Archi-texts: A book tour of Grounds
Six books that show how Thomas Jefferson’s original vision has continued to inform the architecture of Grounds
The Law School at the University of Virginia by Philip Mills Herrington
This four-part history of UVA’s law school chronicles 200 years of architectural expansion. Philip Mills Herrington (Grad class of ’07, class of ’12), a history professor at James Madison University, highlights the law school’s struggle to maintain the “Jeffersonian spirit” after moving to North Grounds in 1974—away from the classic architecture of the Rotunda and Academical Village. The solution? To create a specific “Law Grounds” by renovating the original law-business complex. The finished building’s red bricks and lofty pillars connected its design to existing University buildings. More than 10,000 alumni and friends contributed to the renovation, helping the law school’s architecture align with that of the University as a whole.
The Campus Guide: University of Virginia by Richard Guy Wilson and Sara A. Butler
UVA Commonwealth Professor of Architectural History Richard Guy Wilson and coauthor Sara A. Butler (Arch class of ’96, Grad class of ’01), art and architecture professor at Roger Williams University, guide readers through seven walking tours that explore Grounds from its center to its edges. They offer an insider’s look at buildings and complexes such as the Monroe Hill dormitories, which were some of the first non-Jeffersonian buildings constructed at UVA. Wilson and Butler outline the history of each featured building, including Varsity Hall—home of UVA’s first infirmary. The first walk explores the University’s oldest buildings, and the walks become more modern as they progress, offering not just a tour of the physical Grounds, but a journey through time.
Urgent Matters: Designing the School of Architecture at Jefferson’s University by Karen Van Lengen
Former School of Architecture dean Karen Van Lengen tells the story of the Arts Grounds renovations of the early 2000s—and the struggle to balance contemporary design with Jefferson’s original vision. Through 12 completed projects, she recounts her efforts to stay true to Jefferson’s “deliberate overlapping of traditionally separate public and private realism, thereby forcing different groups—mostly students and faculty—to interact frequently and, at times, unexpectedly.”
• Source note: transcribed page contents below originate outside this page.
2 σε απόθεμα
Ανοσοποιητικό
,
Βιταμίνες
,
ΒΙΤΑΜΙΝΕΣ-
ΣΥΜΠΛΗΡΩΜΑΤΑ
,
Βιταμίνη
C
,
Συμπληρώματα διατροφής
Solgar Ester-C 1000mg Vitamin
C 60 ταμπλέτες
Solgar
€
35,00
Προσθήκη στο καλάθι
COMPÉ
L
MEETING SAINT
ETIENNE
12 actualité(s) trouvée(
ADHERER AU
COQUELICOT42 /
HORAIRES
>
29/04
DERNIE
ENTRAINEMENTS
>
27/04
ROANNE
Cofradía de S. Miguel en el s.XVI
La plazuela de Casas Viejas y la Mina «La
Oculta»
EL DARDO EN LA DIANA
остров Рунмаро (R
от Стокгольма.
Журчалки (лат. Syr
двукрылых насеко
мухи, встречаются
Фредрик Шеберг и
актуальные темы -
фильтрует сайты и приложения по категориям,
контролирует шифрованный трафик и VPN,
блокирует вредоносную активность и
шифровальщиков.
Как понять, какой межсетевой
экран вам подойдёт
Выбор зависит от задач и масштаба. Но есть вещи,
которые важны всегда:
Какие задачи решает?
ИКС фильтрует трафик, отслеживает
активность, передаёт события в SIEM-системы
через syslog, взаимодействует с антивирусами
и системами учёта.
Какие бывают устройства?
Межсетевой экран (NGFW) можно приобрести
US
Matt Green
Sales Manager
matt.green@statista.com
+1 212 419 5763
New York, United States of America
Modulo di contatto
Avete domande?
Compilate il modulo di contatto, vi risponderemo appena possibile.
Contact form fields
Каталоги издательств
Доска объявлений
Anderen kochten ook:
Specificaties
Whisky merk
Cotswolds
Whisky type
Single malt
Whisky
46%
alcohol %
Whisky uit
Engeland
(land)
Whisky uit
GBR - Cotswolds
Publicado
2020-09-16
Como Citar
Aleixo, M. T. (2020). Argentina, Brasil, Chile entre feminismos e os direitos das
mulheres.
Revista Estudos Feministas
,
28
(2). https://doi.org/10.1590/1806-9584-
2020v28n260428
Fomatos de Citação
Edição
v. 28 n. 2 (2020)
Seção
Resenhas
On Campus by Robert A.M. Stern
In this survey of American college campuses, architect and architectural historian Robert A.M. Stern argues that the concept of Jefferson’s Academical Village, which was designed to separate the University from distractions of urban life amid the Industrial Revolution, still influences American campuses today. Stern, who designed the Darden School’s campus and the Curry School of Education’s Bavaro Hall, examines Grounds as the gold standard by which American college campuses are measured and explores other campuses that follow “in Jefferson’s footsteps.” That influence is perhaps most obvious at Columbia University, where architect Charles Follen McKim echoed UVA’s Rotunda in the design of Low Memorial Library.
Thomas Jefferson’s Academical Village: The Creation of an Architectural Masterpiece by Richard Guy Wilson
In between images of Jefferson’s hand-sketched plans, Wilson outlines a comprehensive history of how UVA’s Grounds came to be and the obstacles its founder faced along the way. Today, the Academical Village serves as an artifact of Jefferson’s mission to create a new public system of education. Wilson discusses the future of UVA’s architecture as imagined through intentional and informed restoration—which he says must be practiced by those who understand Jefferson’s original goal of fostering cross-disciplinary collaboration.
Educated in Tyranny: Slavery at Thomas Jefferson’s University by Maurie D. McInnis and Louis P. Nelson
Cultural historian and Stony Brook University president Maurie D. McInnis (Col class of ’08) and UVA professor of architectural history Louis P. Nelson, along with a group of contributing authors, tell the story of the enslaved laborers who played a critical role in constructing UVA’s iconic architecture by forming terraces, digging cellars, laying bricks and shingling roofs. After they finished UVA’s preliminary construction, laborers took skills and techniques with them to create a new architectural language that spread across the commonwealth with the construction of courthouses, plantation manor homes, and churches. Back at the University, even after years of renovation and restoration, each building in the Academical Village stores the memory and history of the enslaved people who formed the buildings in which students and professors still live and learn today.